Document details
Abstract
The higher awareness of the space debris threat has triggered the need of a distributed monitoring system for the prevention of possible space collisions. The increasing number of dedicated sensors allows for a wide and continuous monitoring of the space environment and then for an accurate knowledge of debris and their orbit determination. Alongside with this trend, the need of automatic data analysis has being enhancing its importance in order to manage the increased images volume and to provide a quick and reliable toolbox (a SW framework) able to identify candidate space debris and support in their analysis. Each possible debris characterization needs in fact an identification phase; orbit and attitude determination and finally the collision risks estimation are the next steps.
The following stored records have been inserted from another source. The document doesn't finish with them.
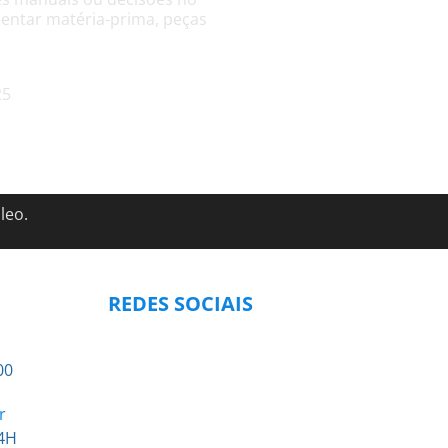
entar matéria-prima, peças
25
leo.
REDES SOCIAIS
00
r
4H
This paper presents the implementation of an optimized and performance-oriented pipeline for sources extraction intended to the automatic detection of space debris in optical images. Algorithm reliability has been demonstrated in a prototypal environment, while the overall process automation and efficiency have been the main drivers in its final implementation. The performance advantages obtained with the huge degree of processing parallelism provided by General Purpose computing on Graphics Processing Units (GPGPU) are analyzed and demonstrated here: splitting data analysis over thousands of threads allows for big datasets processing with a limited computational time. This implementation put the basis for the realization of a SW framework, a set of GPU based libraries, fully intended to the efficient analysis of optical images for space debris detection and characterization.
Another key point, enhancing its wider applicability, is that the object detection does not need auxiliary information, neither about the image acquisition (i.e. observed zone and orbital regime of the observed object), neither the star catalogue to perform stars subtraction before detecting streaks. Furthermore it is based on the analysis of a single image, thus the acquisition of consecutive frames of the same field (for stars field subtraction) is neither needed. The algorithm is able to detect both kinds of features can be found in the optical image (streaks and point-like objects), so allowing its adoption in both the observation modes: sidereal tracking in which the star are point-like object and the space debris are streaks and object tracking in which features’ significance is inverted.
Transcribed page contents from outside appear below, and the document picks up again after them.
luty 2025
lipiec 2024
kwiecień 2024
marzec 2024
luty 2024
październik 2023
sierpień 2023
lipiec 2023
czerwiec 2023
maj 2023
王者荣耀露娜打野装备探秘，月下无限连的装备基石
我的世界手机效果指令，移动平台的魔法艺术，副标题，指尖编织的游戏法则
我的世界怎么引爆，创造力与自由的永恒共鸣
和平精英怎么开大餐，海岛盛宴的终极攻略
The algorithm’s flow itself is composed of three main phases. First one is pre-processing where a set of non-linear digital filtering techniques are applied to the greyscale image, achieving a noise reduction. The second phase consists in segmentation and classification where all the information about the connected components from the binary image are extracted and subsequently classified. Finally, the astrometry phase performs the astrometric reduction of the detected objects.
The implementation has been tested on a large and variate images data set, containing both imaging satellites from different orbit ranges (low, medium and high orbits) and multiple observation modes (i.e. sidereal and object tracking).